Japanese Gallery (Honkan) Room 10  January 2, 2018 (Tue) - January 28, 2018 (Sun)

  
Scenes along the Sumida River (detail), By Chobunsai Eishi, Edo period, 19th century

The genre of ukiyo-e, which depicts the common people of the Edo period (1603?1868), initially consisted of only hand-painted works. Mass production of ukiyo-e later became possible through woodblock printing, while advances in carving and printing techniques eventually led to the creation of multi-colored prints called nishiki-e. This exhibition will display prints with New Year themes, such as the Seven Gods of Good Fortune and their Treasure Ship, as well as scenery from this time of year. The lineup also includes the folding screen, Woman Looking Out through the Rope Curtain, which demonstrates the transition from the genre paintings of the late 16th and early 17th century to the "Beauties of the Kanbun Era" from the late 17th-century. The latter genre of painting led to the creation of ukiyo-e.

* _Record excerpts_
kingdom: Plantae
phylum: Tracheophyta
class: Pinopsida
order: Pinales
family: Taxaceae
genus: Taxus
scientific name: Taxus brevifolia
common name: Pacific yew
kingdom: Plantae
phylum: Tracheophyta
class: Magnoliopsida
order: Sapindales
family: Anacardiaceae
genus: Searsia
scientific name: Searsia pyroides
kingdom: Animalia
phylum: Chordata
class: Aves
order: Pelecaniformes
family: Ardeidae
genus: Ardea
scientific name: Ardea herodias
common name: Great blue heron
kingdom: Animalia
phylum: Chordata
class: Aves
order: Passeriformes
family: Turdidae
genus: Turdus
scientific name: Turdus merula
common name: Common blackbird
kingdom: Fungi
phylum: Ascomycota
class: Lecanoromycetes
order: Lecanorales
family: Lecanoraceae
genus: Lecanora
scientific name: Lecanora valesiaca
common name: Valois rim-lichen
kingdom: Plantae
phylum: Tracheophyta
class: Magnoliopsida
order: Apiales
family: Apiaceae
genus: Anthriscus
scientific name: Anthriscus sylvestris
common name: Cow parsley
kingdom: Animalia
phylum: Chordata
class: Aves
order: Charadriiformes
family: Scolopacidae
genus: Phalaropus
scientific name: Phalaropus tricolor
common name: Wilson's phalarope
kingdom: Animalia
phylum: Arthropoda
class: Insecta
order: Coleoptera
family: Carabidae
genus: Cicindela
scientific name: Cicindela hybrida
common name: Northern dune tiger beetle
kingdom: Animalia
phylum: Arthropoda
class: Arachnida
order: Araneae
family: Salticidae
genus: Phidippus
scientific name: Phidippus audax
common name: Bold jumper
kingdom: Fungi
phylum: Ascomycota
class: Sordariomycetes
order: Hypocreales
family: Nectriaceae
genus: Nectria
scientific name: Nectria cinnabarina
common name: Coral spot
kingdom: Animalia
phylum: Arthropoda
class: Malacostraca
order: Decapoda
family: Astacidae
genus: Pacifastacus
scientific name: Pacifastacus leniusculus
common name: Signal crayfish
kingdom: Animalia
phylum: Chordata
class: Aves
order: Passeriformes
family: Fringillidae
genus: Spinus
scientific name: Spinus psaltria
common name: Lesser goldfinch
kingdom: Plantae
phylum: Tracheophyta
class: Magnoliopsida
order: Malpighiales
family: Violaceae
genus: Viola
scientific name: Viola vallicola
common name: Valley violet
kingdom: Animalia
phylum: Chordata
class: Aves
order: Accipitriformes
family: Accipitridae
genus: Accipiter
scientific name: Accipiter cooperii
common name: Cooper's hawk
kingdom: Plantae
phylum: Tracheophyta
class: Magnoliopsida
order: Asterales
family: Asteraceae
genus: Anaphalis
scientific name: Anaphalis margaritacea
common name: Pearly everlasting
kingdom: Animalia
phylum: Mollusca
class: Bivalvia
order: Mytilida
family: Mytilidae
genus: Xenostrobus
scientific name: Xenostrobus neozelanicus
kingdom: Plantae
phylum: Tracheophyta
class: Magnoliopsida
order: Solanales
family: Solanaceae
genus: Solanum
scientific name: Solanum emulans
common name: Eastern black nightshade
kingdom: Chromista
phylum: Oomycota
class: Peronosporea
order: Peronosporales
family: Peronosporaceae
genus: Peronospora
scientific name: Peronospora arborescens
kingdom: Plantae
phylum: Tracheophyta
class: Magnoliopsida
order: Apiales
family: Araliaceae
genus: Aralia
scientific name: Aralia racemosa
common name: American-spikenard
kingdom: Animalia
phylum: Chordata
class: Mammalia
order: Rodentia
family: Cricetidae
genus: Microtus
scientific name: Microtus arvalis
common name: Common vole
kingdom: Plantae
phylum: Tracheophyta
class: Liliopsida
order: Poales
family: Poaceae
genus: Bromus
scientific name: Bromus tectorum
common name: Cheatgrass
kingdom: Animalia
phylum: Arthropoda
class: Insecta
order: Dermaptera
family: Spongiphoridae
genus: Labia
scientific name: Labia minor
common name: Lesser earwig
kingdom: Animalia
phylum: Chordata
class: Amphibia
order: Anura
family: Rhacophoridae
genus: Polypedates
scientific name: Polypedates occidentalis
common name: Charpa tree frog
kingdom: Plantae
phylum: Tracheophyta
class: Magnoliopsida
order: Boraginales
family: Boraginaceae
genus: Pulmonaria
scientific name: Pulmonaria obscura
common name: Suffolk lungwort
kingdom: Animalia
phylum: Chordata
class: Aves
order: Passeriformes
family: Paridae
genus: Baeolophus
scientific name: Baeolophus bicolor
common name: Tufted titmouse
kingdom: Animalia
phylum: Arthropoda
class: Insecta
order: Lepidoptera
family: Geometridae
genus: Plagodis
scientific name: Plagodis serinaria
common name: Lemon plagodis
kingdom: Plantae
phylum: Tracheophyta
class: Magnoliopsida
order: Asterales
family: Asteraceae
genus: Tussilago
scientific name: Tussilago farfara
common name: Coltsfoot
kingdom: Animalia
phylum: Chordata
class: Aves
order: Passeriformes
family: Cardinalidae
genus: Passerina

* _Given request 1_
In the exhibition description, what were the multi-colored prints made possible by advances in carving and printing called?
* _Given request 2_
Echo the exhibition description from "Scenes along the" to "creation of ukiyo-e.".
Use only the exhibition description to answer, not the entries.

* _Full solution 1_
They were called nishiki-e.

* _Full solution 2_
Scenes along the Sumida River (detail), By Chobunsai Eishi, Edo period, 19th century

The genre of ukiyo-e, which depicts the common people of the Edo period (1603?1868), initially consisted of only hand-painted works. Mass production of ukiyo-e later became possible through woodblock printing, while advances in carving and printing techniques eventually led to the creation of multi-colored prints called nishiki-e. This exhibition will display prints with New Year themes, such as the Seven Gods of Good Fortune and their Treasure Ship, as well as scenery from this time of year. The lineup also includes the folding screen, Woman Looking Out through the Rope Curtain, which demonstrates the transition from the genre paintings of the late 16th and early 17th century to the "Beauties of the Kanbun Era" from the late 17th-century. The latter genre of painting led to the creation of ukiyo-e.